Yapılacak İş A
Aşağıdaki röportaj metnine göre şu soruları yanıtlayın:
(i) Özgü Delikanlı hangi dizide rol alıyor?
(ii) Özgü Delikanlı o dizide hangi karakteri canlandırıyor?
(iii) Röportajı yapanlar Özgü Delikanlı'ya en başta ne için teşekkür ediyor?

Kaynak Metin

┌────────

Röportaj

Ekranın Başarılı Yüzü Özgü Delikanlı Röportajı


Seyirciyi ekrana kilitleyen Gelsin Hayat Bildiği Gibi dizisinin Mert’i Özgü Delikanlı ile çok keyifli bir röportaj gerçekleştirdik.

Merhabalar, öncelikle röportaj talebimizi kabul ettiğiniz için teşekkür ederiz. Bize biraz kendinizden bahseder misiniz? Kendinizi nasıl tanımlarsınız?

└────────

Yapılacak İş B
Kayıtlarda "after" sözcüğünü içeren bütün satırları bir araya toplayın.

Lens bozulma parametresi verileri
┌────────

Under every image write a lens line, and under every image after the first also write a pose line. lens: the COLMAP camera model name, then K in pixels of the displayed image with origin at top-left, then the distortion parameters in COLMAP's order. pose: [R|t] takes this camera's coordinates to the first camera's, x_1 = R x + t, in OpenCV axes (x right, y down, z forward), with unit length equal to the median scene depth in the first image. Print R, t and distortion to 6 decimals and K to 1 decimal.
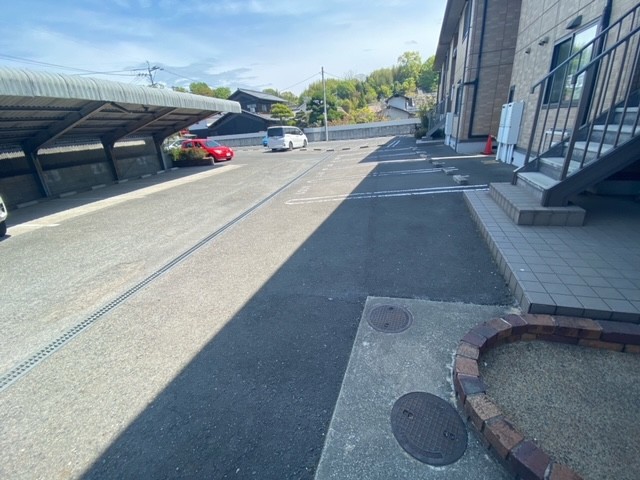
lens RADIAL K [[257.3, 0, 319.6], [0, 257.3, 239.0], [0, 0, 1]] dist [0.022707, -0.019664]
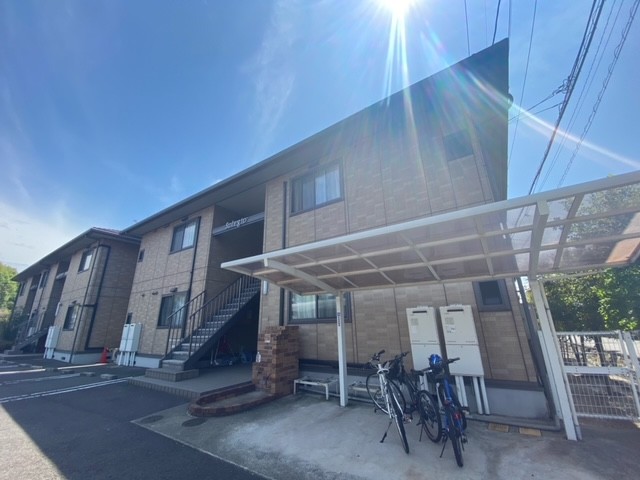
lens RADIAL K [[257.3, 0, 319.6], [0, 257.3, 239.0], [0, 0, 1]] dist [0.022707, -0.019664]
pose [[0.249961, 0.380587, 0.890322, -0.703753], [0.380610, 0.806870, -0.451771, 0.230697], [-0.890312, 0.451790, 0.056831, -0.376235]]
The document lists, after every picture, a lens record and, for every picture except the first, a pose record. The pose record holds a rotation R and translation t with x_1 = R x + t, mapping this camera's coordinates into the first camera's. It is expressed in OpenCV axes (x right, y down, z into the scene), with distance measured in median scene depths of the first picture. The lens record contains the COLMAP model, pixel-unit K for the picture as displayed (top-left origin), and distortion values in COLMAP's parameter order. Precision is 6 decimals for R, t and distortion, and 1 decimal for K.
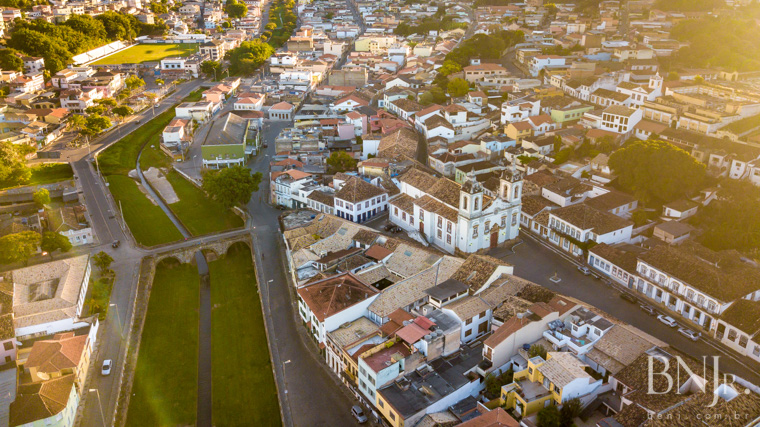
lens RADIAL K [[595.4, 0, 380.0], [0, 595.4, 213.5], [0, 0, 1]] dist [0.002008, -0.001365]
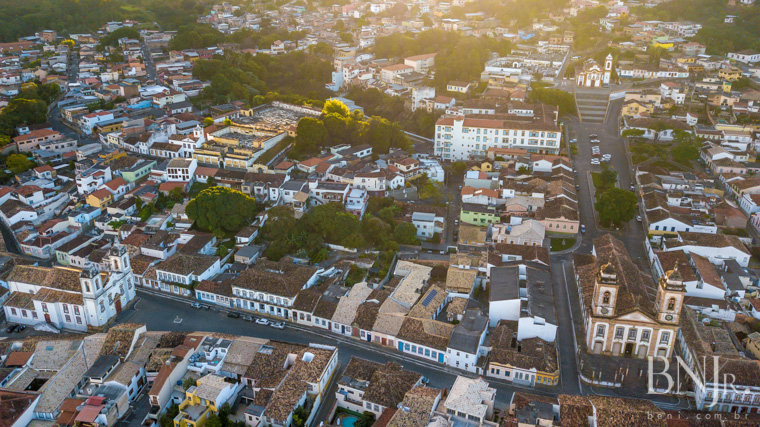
lens RADIAL K [[595.4, 0, 380.0], [0, 595.4, 213.5], [0, 0, 1]] dist [0.002008, -0.001365]
pose [[0.728309, -0.249618, 0.638167, -0.117004], [0.242327, 0.964936, 0.100877, -0.106903], [-0.640971, 0.081175, 0.763261, -0.214711]]
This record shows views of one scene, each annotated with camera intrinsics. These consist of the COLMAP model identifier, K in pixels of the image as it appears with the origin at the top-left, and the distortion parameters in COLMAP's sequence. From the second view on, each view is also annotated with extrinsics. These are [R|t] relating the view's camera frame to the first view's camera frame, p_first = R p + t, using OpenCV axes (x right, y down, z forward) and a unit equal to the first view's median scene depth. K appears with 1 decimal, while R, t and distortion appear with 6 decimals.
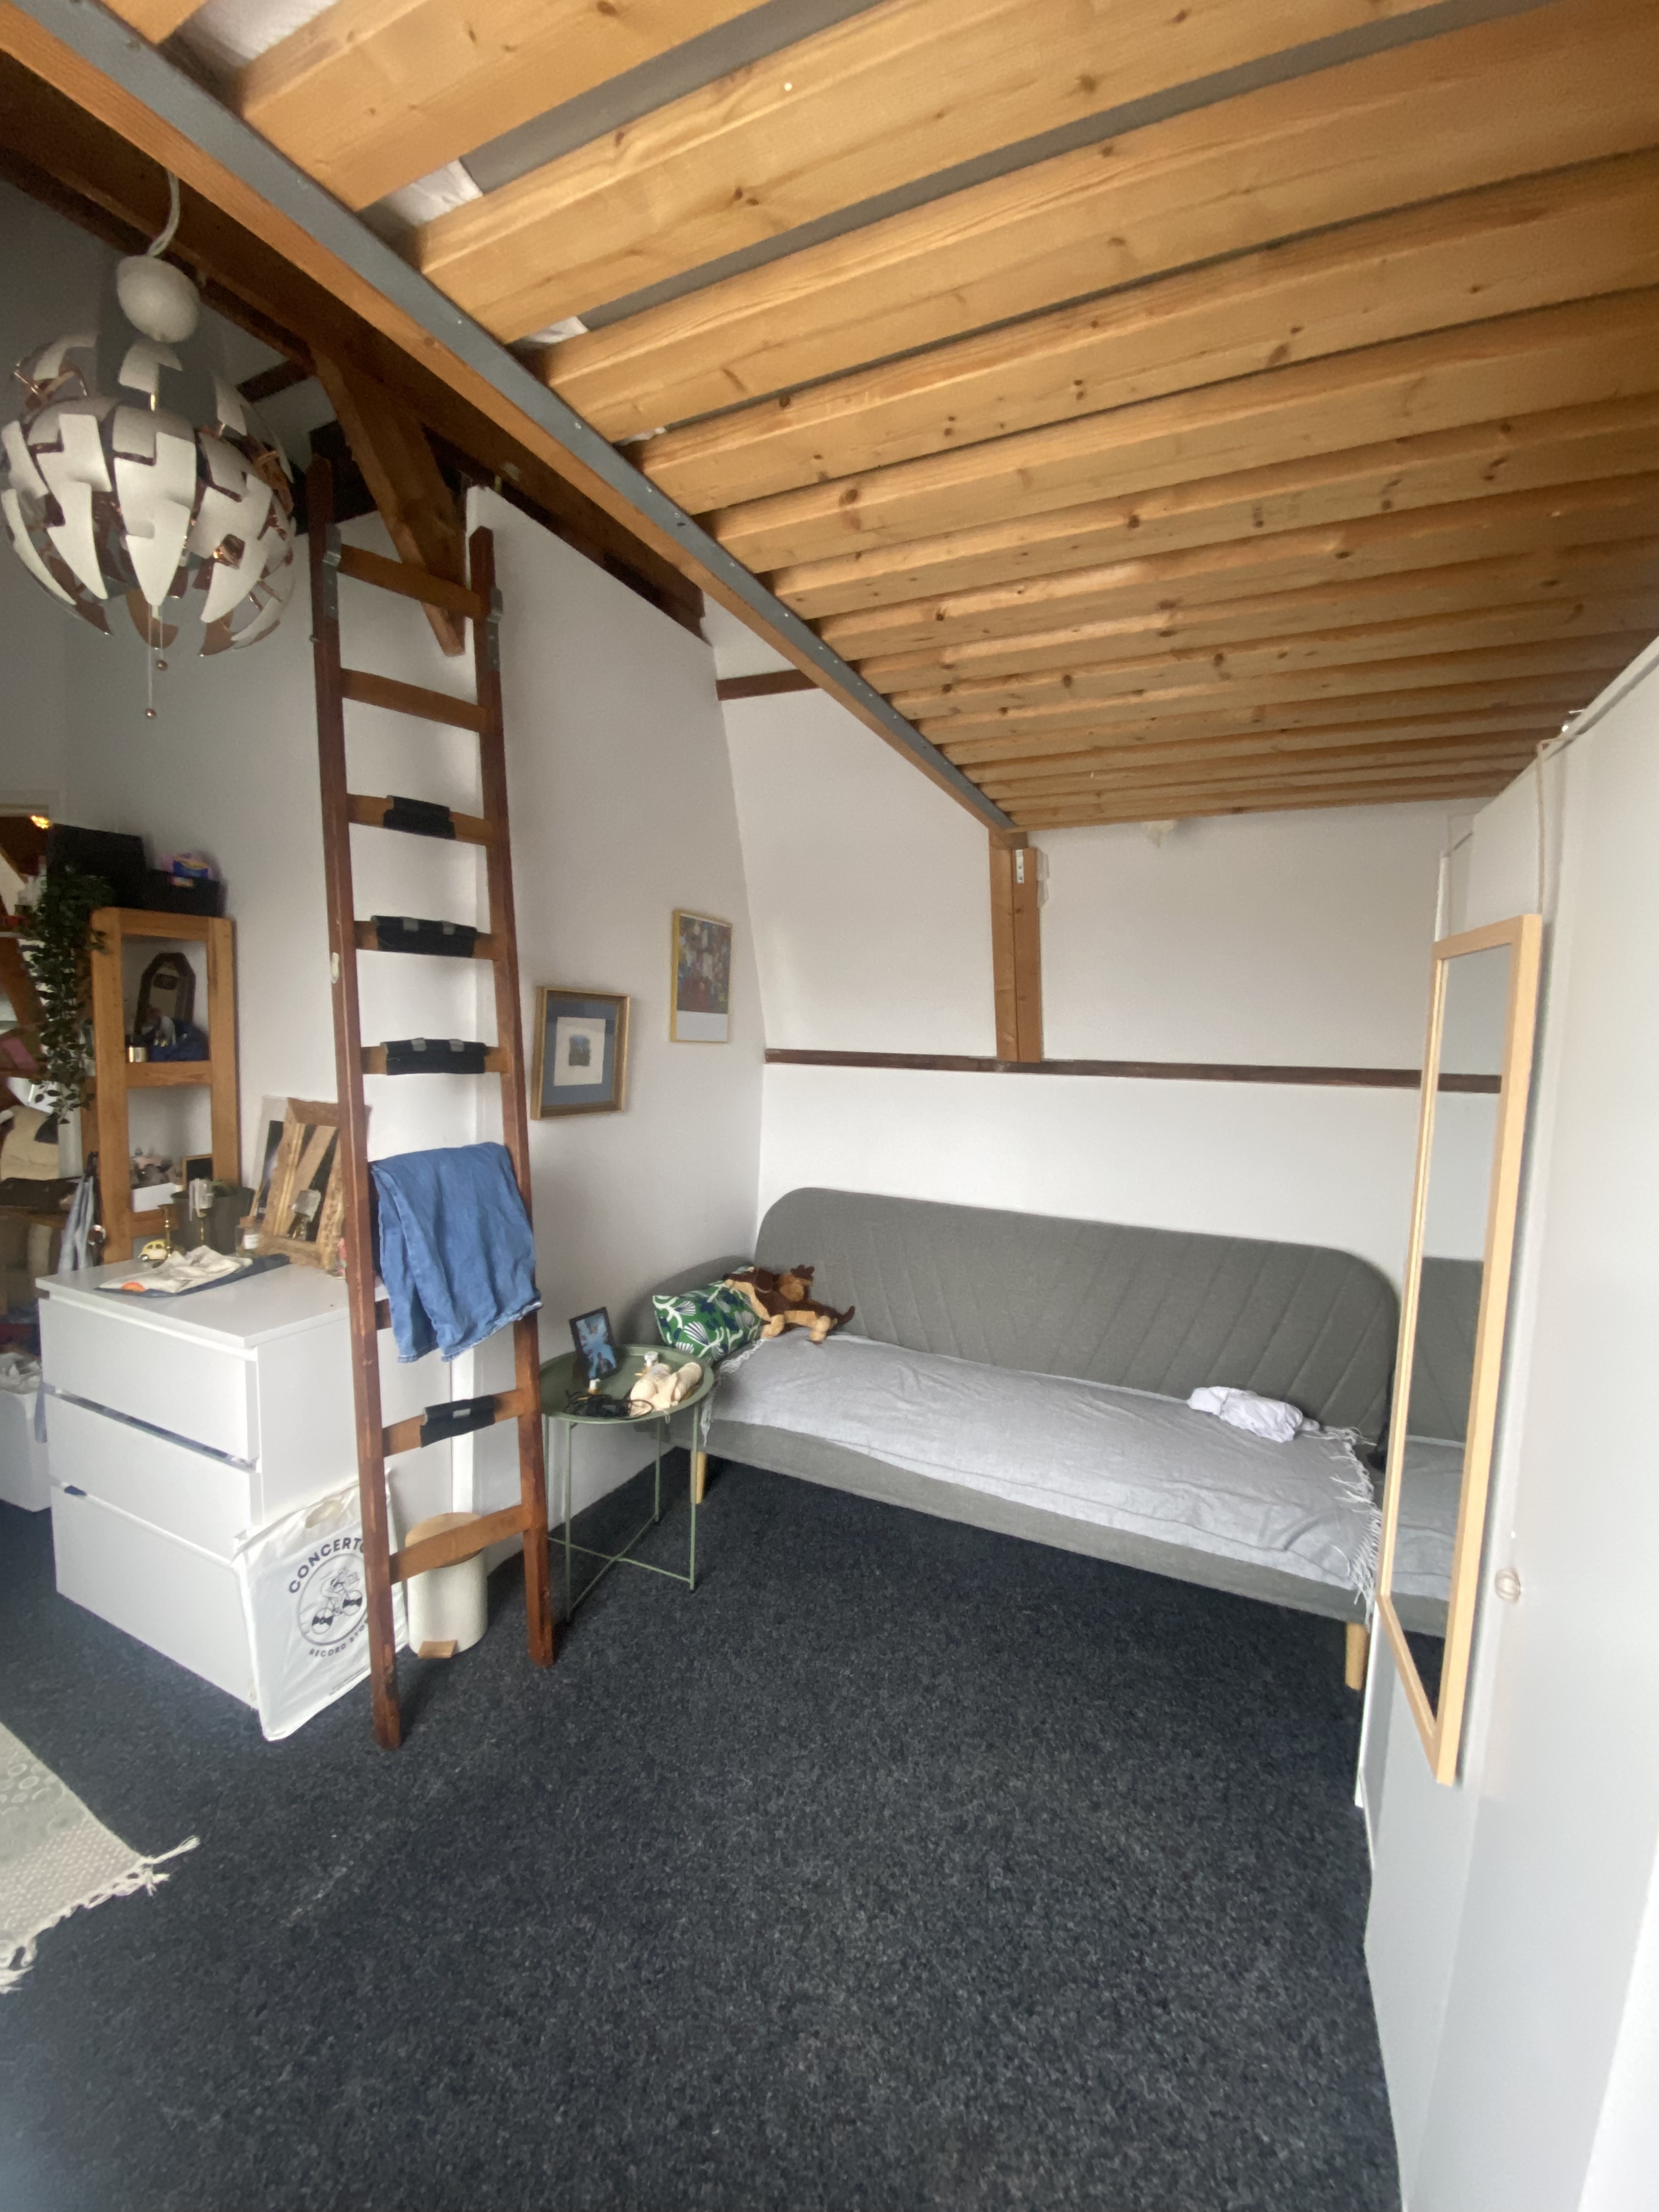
lens RADIAL K [[899.7, 0, 826.6], [0, 899.7, 1111.6], [0, 0, 1]] dist [-0.000992, -0.000110]
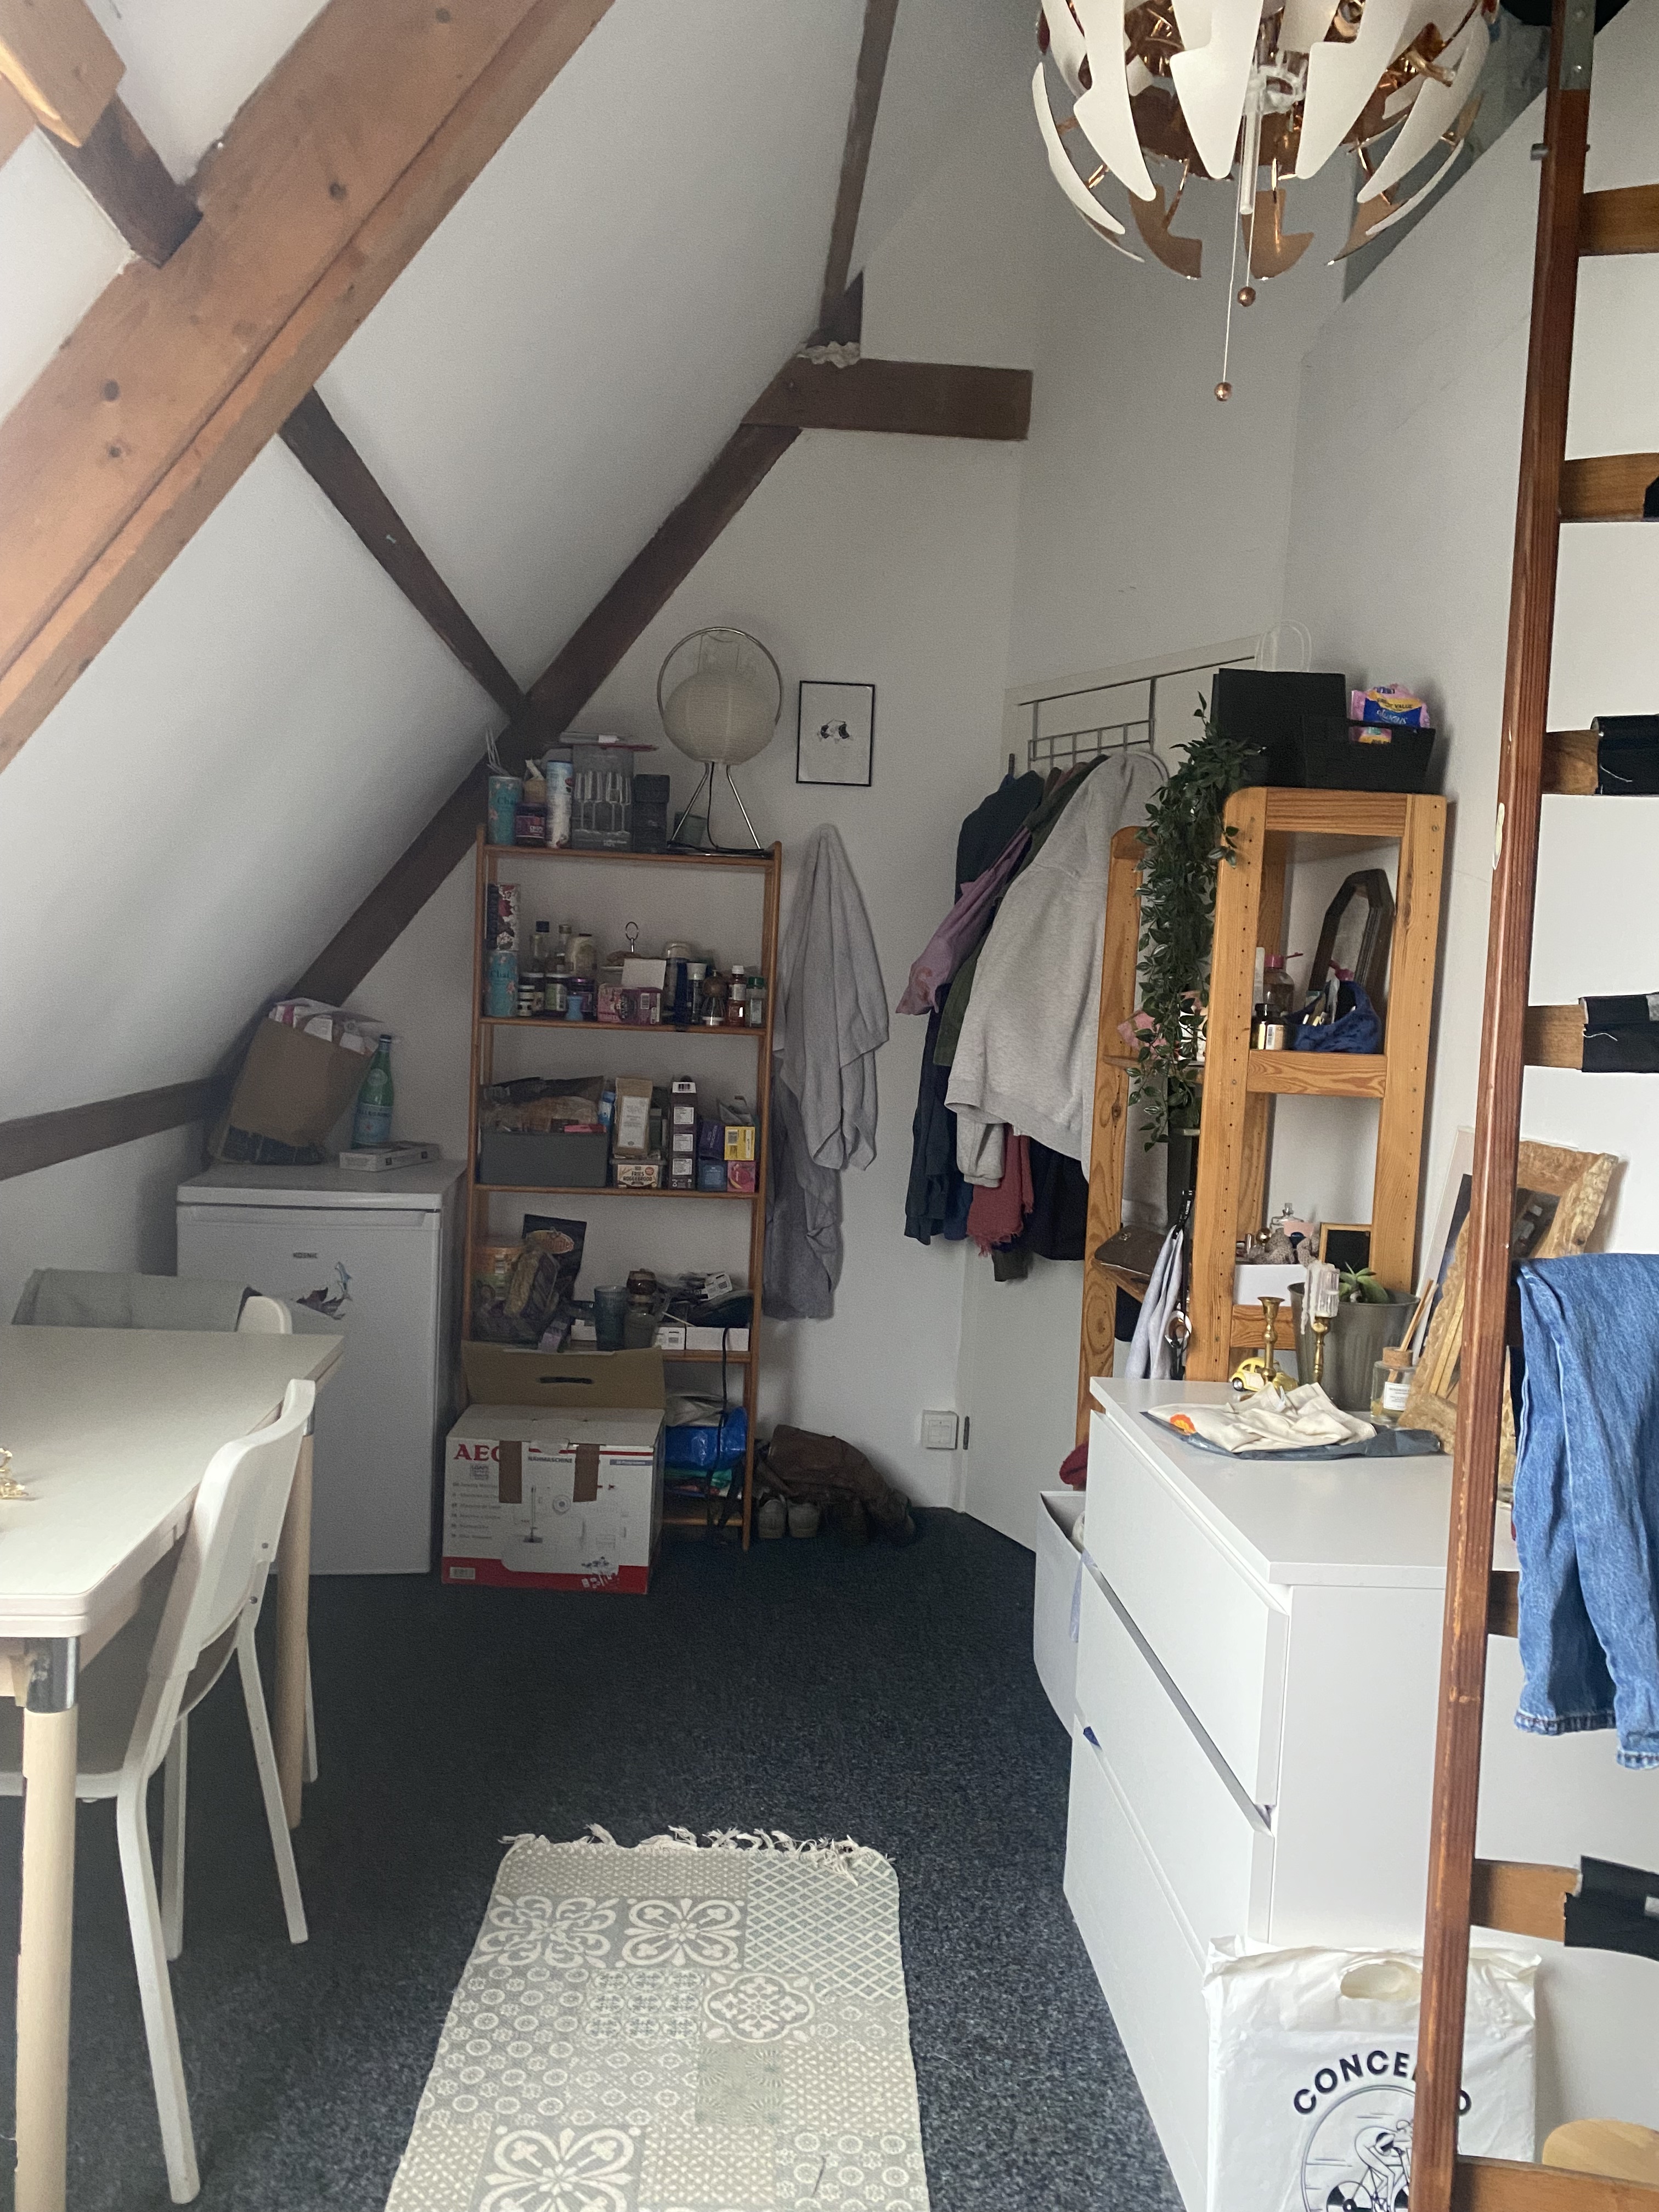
lens RADIAL K [[1675.5, 0, 829.9], [0, 1675.5, 1102.5], [0, 0, 1]] dist [0.034800, -0.022658]
pose [[0.503062, 0.058873, -0.862243, 0.042188], [-0.122127, 0.992508, -0.003485, 0.021964], [0.855578, 0.107056, 0.506483, 0.249691]]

└────────

Yanıt A
(i) Gelsin Hayat Bildiği Gibi dizisinde.
(ii) Mert karakterini canlandırıyor.
(iii) Röportaj taleplerini kabul ettiği için teşekkür ediyorlar.

Yanıt B
Under every image write a lens line, and under every image after the first also write a pose line. lens: the COLMAP camera model name, then K in pixels of the displayed image with origin at top-left, then the distortion parameters in COLMAP's order. pose: [R|t] takes this camera's coordinates to the first camera's, x_1 = R x + t, in OpenCV axes (x right, y down, z forward), with unit length equal to the median scene depth in the first image. Print R, t and distortion to 6 decimals and K to 1 decimal.
The document lists, after every picture, a lens record and, for every picture except the first, a pose record. The pose record holds a rotation R and translation t with x_1 = R x + t, mapping this camera's coordinates into the first camera's. It is expressed in OpenCV axes (x right, y down, z into the scene), with distance measured in median scene depths of the first picture. The lens record contains the COLMAP model, pixel-unit K for the picture as displayed (top-left origin), and distortion values in COLMAP's parameter order. Precision is 6 decimals for R, t and distortion, and 1 decimal for K.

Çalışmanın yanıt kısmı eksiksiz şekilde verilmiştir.